Persons unknowingly drawn into the possession of stolen property could mount a defense to the charges based on their lack of knowledge about the merchandise. As is the case with all criminal proceedings, guilt must be proven beyond a reasonable doubt. An attorney capable of raising reasonable doubt might very well procure a not guilty verdict. Hopefully, the evidence of the defendant’s lack of knowledge is so strong the charges could be dropped or dismissed.

Other Than An Owner

The statute also points out the person who possesses the stolen merchandise does so with clear intent to benefit him or herself or another individual “other than the owner thereof.” Also, the suspect could also seek to “impede the recovery” of the merchandise to the lawful owner. In short, someone takes possession of the merchandise through theft with the full intention of denying the owner of his/her rights to the property. Stealing merchandise, hiding it, and seeking to sell the goods reflects a definitive example of denying an owner his/her rights to the property.
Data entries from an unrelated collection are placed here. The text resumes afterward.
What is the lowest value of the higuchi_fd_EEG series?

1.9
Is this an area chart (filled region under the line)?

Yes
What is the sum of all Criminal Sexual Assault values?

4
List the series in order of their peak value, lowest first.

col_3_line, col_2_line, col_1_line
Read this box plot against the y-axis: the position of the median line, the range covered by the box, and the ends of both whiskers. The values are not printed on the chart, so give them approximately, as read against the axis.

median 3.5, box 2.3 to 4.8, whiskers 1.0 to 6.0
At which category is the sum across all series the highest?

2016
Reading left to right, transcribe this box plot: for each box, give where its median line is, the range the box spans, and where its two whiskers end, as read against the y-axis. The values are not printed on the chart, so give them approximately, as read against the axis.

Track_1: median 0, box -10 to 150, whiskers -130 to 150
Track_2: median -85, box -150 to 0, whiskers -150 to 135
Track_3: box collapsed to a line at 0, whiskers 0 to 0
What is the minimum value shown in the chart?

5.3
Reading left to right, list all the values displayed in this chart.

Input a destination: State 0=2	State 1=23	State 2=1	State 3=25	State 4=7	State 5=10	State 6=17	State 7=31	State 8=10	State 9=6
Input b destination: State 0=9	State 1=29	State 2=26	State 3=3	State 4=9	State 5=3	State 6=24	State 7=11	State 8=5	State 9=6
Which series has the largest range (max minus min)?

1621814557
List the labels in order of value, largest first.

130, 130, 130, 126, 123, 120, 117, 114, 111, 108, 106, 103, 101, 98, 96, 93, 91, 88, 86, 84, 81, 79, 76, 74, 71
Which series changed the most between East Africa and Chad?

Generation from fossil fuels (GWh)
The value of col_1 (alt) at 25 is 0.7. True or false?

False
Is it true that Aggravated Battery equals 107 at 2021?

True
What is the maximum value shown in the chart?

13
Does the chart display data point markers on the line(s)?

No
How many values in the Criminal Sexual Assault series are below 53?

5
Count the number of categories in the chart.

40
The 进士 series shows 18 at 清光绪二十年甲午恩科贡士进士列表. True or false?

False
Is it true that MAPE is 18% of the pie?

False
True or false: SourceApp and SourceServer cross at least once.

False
In a trial, a defense attorney could question issues of “intent to benefit” or “impede the recovery.” As always, guilt must be proven beyond a reasonable doubt.

The Class C Felony

The penalties for a Class C felony display how serious the state of New York takes violations of this statute. The sentencing for a non-violent Class C felony depends on the circumstances of the case and prior conviction history of the defendant. Someone with no prior convictions might only be sentenced to probation, although the possibility of up to seven years in jail looms. Those with previous non-violent and/or violent convictions face mandatory minimum prison sentences. If found guilty, reputable counsel could prove enormously beneficial during the sentencing phase.